# [INPUT FOR THIS TASK]
# # #

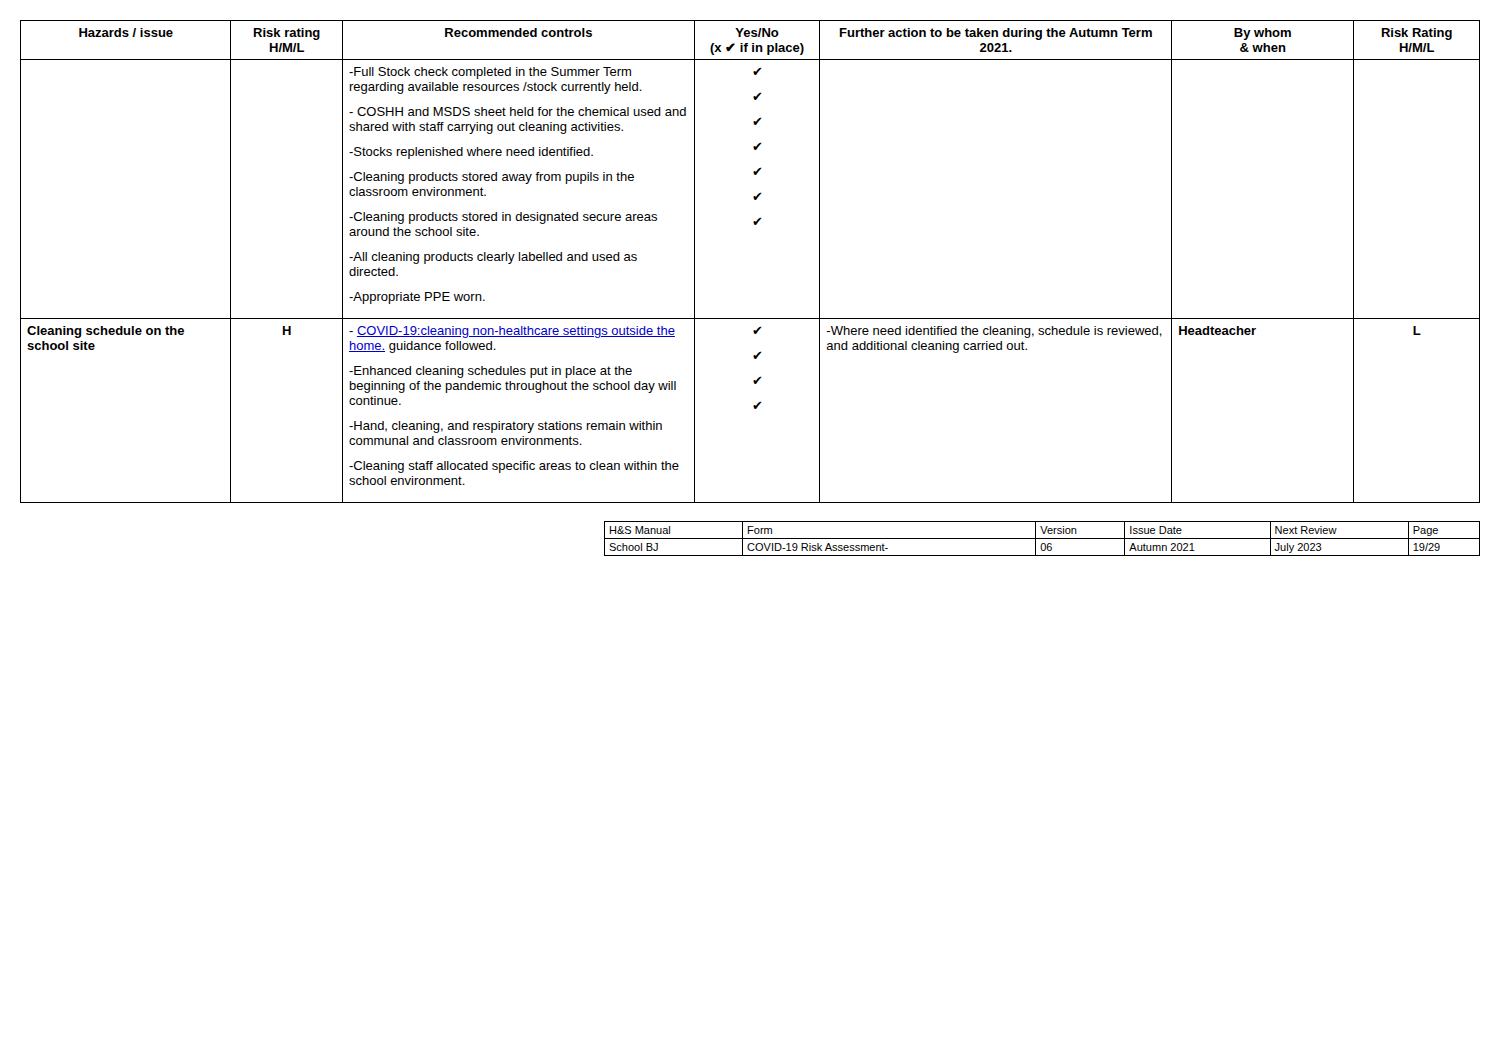| Hazards / issue | Risk rating H/M/L | Recommended controls | Yes/No (x ✔ if in place) | Further action to be taken during the Autumn Term 2021. | By whom & when | Risk Rating H/M/L |
| --- | --- | --- | --- | --- | --- | --- |
| | | -Full Stock check completed in the Summer Term regarding available resources /stock currently held. - COSHH and MSDS sheet held for the chemical used and shared with staff carrying out cleaning activities. -Stocks replenished where need identified. -Cleaning products stored away from pupils in the classroom environment. -Cleaning products stored in designated secure areas around the school site. -All cleaning products clearly labelled and used as directed. -Appropriate PPE worn. | ✔ ✔ ✔ ✔ ✔ ✔ ✔ | | | |
| Cleaning schedule on the school site | H | - COVID-19:cleaning non-healthcare settings outside the home. guidance followed. -Enhanced cleaning schedules put in place at the beginning of the pandemic throughout the school day will continue. -Hand, cleaning, and respiratory stations remain within communal and classroom environments. -Cleaning staff allocated specific areas to clean within the school environment. | ✔ ✔ ✔ ✔ | -Where need identified the cleaning, schedule is reviewed, and additional cleaning carried out. | Headteacher | L |
| H&S Manual | Form | Version | Issue Date | Next Review | Page |
| School BJ | COVID-19 Risk Assessment- | 06 | Autumn 2021 | July 2023 | 19/29 |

# # #

# [WHAT THE TASK REQUIRES]
Set down the lines of the records above exactly, apart from the pictures.

# [WRITTEN SOLUTION]
| Hazards / issue | Risk rating H/M/L | Recommended controls | Yes/No (x ✔ if in place) | Further action to be taken during the Autumn Term 2021. | By whom & when | Risk Rating H/M/L |
| --- | --- | --- | --- | --- | --- | --- |
| | | -Full Stock check completed in the Summer Term regarding available resources /stock currently held. - COSHH and MSDS sheet held for the chemical used and shared with staff carrying out cleaning activities. -Stocks replenished where need identified. -Cleaning products stored away from pupils in the classroom environment. -Cleaning products stored in designated secure areas around the school site. -All cleaning products clearly labelled and used as directed. -Appropriate PPE worn. | ✔ ✔ ✔ ✔ ✔ ✔ ✔ | | | |
| Cleaning schedule on the school site | H | - COVID-19:cleaning non-healthcare settings outside the home. guidance followed. -Enhanced cleaning schedules put in place at the beginning of the pandemic throughout the school day will continue. -Hand, cleaning, and respiratory stations remain within communal and classroom environments. -Cleaning staff allocated specific areas to clean within the school environment. | ✔ ✔ ✔ ✔ | -Where need identified the cleaning, schedule is reviewed, and additional cleaning carried out. | Headteacher | L |
| H&S Manual | Form | Version | Issue Date | Next Review | Page |
| School BJ | COVID-19 Risk Assessment- | 06 | Autumn 2021 | July 2023 | 19/29 |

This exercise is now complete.